Several thousand demonstrators had overrun the city of Chilpancingo in the crime-plagued southern state of Guerrero on Monday, demanding the release of two suspected members of a drug gang, according to the government.
After negotiations with the authorities, the protesters also agreed to stop blocking the highway to the nearby resort city of Acapulco, Guerrero state governor Evelyn Salgado said on Twitter.
The protesters also returned an armored police vehicle that they had used to smash open an entrance to the governor's palace in Chilpancingo.
Salgado did not say if any concessions had been made to secure the release of the 13 captives, who included five members of the National Guard, five police officers and three officials, including a federal agent.
According to President Andres Manuel Lopez Obrador, the protesters had demanded the release of two members of the Los Ardillos drug trafficking group who were arrested last week.
"We won't be hostages to anyone," he told reporters.
Security Minister Rosa Icela Rodriguez said that the government had chosen the path of "dialogue" with the demonstrators.
Guerrero, one of Mexico's poorest states, has endured years of violence linked to turf wars between drug cartels.
Chilpancingo was shaken over the weekend by the murder of five taxi drivers.
Violence in the city escalated after a video leaked on July 5 showed the city's mayor, Norma Otilia Hernandez, who is affiliated with Lopez Obrador's party, meeting with a Los Ardillos gang leader.
Lopez Obrador ordered an investigation into the meeting, which Hernandez described as a chance encounter.
The president has struggled to curb the brutal violence plaguing Mexico since taking office in 2018.
The leftwing populist championed a "hugs not bullets" strategy to tackle violent crime at its roots by fighting poverty and inequality with social programs, rather than with the army.
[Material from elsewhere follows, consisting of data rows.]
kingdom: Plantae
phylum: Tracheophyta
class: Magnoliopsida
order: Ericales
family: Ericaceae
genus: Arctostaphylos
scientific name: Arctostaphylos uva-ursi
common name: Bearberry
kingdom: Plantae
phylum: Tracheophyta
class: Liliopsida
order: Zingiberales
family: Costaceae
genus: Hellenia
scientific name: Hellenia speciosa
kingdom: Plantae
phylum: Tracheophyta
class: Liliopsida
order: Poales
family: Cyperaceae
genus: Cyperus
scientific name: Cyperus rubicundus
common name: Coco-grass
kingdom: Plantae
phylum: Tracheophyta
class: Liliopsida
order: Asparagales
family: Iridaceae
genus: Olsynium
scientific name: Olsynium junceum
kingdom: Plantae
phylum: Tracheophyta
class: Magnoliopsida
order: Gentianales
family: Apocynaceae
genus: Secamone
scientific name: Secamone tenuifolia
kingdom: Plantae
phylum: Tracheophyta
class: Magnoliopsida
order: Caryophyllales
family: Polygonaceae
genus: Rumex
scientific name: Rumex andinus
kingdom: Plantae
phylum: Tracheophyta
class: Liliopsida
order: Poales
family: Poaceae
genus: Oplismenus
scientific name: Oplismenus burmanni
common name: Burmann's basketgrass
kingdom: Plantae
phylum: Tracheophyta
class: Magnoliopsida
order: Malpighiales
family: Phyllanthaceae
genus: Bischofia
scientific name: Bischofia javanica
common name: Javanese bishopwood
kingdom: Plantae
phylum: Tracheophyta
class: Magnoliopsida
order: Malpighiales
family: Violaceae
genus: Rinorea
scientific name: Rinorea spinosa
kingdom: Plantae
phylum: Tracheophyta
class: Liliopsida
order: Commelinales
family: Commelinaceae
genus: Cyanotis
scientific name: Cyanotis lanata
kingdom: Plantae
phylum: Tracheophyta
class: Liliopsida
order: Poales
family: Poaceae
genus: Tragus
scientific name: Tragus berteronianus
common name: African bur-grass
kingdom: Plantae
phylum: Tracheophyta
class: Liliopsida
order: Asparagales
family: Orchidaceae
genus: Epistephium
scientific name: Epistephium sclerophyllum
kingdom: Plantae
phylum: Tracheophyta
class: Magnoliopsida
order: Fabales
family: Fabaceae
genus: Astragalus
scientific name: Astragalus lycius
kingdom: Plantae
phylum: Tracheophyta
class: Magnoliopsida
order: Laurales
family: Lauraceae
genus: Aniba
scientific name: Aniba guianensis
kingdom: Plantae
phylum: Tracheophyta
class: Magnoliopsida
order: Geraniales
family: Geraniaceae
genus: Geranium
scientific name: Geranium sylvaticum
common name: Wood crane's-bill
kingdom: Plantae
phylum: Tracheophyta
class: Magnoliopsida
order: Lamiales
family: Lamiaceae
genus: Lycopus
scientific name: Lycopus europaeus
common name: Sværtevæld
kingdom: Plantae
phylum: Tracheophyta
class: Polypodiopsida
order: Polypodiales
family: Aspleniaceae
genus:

His critics argue that the approach has left swathes of the country under the control of organized crime.
"Evil cannot be confronted with evil," Lopez Obrador said on Tuesday, arguing that the cartels flourished in states like Guerrero because previous governments had allowed them to build support by giving out gifts.
Mexico has registered more than 350,000 murders and some 110,000 disappearances -- most attributed to criminal groups -- since the launch of a controversial military anti-drug offensive in 2006.
Last month, 16 police employees were kidnapped by gunmen demanding the dismissal of three state security officials in the southern state of Chiapas.
They were freed after several days of captivity.